Airlift: Combat Cargo
Published May 12, 2015
"The airdrops were a godsend."
- Marine Sgt. Lee Bergee, a survivor of the Chosin Retreat
At the beginning of the Korean War, the value of large-scale combat zone airlift had yet to be tested. As the war went on, Air Force transports gave ground commanders new flexibility, proving the crucial importance of USAF airlift.

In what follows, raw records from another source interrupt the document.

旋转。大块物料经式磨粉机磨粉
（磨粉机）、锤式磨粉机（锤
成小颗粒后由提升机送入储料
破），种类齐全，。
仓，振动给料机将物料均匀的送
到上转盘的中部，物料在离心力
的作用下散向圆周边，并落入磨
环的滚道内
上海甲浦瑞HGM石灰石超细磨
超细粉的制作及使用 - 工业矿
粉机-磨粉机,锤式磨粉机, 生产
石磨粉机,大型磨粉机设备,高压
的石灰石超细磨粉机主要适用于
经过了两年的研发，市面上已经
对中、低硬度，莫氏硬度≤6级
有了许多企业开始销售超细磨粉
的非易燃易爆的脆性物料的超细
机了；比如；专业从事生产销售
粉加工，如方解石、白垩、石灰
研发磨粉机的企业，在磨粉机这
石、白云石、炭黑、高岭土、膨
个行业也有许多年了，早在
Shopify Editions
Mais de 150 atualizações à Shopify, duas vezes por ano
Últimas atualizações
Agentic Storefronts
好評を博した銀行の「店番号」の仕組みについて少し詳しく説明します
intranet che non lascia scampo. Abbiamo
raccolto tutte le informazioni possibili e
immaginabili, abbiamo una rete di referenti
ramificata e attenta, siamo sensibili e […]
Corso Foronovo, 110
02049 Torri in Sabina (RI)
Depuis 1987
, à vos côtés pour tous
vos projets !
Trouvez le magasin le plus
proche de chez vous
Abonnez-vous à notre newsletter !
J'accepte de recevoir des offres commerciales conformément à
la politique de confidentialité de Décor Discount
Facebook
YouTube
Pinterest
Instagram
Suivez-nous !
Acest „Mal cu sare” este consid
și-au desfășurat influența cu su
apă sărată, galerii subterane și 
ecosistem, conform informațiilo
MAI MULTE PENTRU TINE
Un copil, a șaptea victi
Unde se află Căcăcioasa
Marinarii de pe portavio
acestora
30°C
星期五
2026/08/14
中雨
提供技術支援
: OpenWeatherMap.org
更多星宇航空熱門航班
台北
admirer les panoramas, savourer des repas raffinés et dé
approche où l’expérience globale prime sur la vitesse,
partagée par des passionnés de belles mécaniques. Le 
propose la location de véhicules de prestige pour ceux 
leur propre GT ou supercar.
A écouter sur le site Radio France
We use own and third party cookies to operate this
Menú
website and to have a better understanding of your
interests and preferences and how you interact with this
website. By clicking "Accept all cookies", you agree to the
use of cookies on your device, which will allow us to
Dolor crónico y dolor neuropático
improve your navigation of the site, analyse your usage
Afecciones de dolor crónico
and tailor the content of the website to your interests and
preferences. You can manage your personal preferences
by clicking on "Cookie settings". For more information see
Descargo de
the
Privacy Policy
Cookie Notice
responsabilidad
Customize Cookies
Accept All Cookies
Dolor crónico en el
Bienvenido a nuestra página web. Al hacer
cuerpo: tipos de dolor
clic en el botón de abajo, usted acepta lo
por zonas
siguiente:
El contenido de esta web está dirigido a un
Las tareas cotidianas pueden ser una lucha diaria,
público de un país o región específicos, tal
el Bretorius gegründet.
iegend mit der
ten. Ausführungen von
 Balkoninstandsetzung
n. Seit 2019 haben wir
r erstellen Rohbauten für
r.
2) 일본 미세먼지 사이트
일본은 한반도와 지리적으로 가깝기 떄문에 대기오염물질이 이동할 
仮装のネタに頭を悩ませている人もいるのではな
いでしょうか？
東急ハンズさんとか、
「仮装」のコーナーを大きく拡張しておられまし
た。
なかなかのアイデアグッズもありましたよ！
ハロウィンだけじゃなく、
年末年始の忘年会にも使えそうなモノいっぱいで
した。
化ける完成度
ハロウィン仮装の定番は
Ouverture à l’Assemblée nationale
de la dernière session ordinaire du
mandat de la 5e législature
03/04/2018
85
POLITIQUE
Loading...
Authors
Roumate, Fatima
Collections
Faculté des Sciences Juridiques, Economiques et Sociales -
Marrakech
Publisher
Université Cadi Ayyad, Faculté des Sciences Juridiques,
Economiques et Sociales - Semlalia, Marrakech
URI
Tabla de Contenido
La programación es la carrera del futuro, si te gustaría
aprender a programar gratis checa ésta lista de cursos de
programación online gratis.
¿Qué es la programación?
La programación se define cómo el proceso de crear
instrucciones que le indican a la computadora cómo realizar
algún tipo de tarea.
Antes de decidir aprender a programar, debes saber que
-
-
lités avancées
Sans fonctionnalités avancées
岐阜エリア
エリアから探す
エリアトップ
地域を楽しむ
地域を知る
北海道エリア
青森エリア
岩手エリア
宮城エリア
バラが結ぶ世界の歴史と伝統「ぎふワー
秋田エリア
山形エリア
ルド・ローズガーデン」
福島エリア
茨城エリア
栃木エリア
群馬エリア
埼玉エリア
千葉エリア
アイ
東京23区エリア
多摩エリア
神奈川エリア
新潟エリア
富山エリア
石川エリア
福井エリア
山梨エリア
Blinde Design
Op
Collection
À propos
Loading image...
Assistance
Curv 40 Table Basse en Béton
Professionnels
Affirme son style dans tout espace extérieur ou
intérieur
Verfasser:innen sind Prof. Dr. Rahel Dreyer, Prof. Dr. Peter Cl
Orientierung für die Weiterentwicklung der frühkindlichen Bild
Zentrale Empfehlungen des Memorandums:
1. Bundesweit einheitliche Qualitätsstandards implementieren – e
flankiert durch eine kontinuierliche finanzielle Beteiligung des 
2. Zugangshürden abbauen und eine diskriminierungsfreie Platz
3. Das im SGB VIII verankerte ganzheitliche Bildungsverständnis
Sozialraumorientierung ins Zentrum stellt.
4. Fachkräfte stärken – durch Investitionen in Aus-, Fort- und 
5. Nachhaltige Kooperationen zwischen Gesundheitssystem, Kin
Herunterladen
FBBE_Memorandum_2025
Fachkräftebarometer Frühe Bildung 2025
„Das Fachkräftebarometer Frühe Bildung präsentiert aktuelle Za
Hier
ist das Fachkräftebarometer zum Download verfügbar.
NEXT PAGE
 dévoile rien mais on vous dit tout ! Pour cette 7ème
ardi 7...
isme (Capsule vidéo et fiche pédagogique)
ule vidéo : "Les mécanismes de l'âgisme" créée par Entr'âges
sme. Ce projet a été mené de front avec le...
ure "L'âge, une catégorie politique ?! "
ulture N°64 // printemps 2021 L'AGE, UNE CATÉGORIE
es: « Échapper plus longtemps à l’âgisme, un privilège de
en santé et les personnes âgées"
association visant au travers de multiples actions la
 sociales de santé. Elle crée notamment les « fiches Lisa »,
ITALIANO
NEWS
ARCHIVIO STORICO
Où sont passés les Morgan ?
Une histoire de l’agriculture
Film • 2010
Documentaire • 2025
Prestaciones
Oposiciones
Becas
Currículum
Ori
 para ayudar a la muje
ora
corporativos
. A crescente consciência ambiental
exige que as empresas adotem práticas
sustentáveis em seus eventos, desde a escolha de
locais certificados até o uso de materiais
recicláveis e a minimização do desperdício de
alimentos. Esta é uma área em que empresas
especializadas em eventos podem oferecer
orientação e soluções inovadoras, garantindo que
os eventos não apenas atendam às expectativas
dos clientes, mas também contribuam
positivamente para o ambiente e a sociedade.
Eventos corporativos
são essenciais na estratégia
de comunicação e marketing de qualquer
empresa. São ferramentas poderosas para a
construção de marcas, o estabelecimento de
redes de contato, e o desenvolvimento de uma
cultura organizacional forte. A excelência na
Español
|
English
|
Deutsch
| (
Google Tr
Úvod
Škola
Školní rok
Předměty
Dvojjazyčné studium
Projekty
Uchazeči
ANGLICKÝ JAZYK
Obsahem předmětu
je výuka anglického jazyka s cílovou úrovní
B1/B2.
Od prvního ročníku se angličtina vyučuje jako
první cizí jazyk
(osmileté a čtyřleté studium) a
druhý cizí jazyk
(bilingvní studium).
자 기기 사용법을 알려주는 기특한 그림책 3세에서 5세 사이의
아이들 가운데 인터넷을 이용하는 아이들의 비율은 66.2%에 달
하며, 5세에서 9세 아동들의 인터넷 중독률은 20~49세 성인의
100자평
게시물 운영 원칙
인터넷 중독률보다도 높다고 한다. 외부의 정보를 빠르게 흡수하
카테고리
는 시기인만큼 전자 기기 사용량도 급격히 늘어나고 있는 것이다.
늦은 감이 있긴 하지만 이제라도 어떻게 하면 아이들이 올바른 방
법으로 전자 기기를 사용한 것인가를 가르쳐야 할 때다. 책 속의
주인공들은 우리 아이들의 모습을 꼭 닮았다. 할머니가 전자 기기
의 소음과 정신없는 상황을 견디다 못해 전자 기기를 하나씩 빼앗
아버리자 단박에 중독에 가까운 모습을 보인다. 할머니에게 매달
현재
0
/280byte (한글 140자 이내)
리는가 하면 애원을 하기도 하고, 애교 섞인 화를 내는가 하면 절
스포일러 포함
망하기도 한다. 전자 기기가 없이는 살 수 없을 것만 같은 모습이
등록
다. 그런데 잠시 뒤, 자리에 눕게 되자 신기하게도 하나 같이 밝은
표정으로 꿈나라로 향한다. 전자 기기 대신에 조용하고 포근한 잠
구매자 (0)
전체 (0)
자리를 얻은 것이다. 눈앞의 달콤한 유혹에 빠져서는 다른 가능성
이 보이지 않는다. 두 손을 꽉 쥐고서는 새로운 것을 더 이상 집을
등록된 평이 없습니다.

At the outbreak of the Korean War, U.S. Air Force airlift capability in the Far East suffered from a lack of numbers and central direction. In August 1950 the situation improved considerably with the arrival of additional airlift units and Maj. Gen. William H. Tunner, who had recent experience running the successful Berlin Airlift. Tunner created Combat Cargo Command to perform all intra-theater airlift duties, including landing and dropping supplies, troop transport, dropping paratroopers, psychological operations, medical evacuation and air rescue.
Airlift provided quick response in both offensive and defensive circumstances. After the Inchon landing, Combat Cargo supplied the 8th Army by air after it rapidly outpaced its ground supply. This allowed the Army to continue pursuing and pressuring the North Koreans.
During the first Chinese offensive in November 1950, aerial resupply often meant the difference between survival and destruction. Combat Cargo conducted the largest airdrops in history up to that time in support of retreating UN ground forces. During the second Chinese offensive in the spring of 1951, Combat Cargo again supported UN troops on the ground, delivering an average of 1,100 tons of supplies (including about 600 tons of artillery shells) daily during peak periods.
The final tally for Combat Cargo was impressive. With an average of 140 operational transports, it flew 210,343 missions, brought in 391,763 tons of materiel, airdropped 18,000 tons of supplies, and carried 2,605,591 passengers. USAF Combat Cargo Command illustrated both the critical importance of a unified theater airlift command and the combat flexibility airlift provided to commanders on the ground.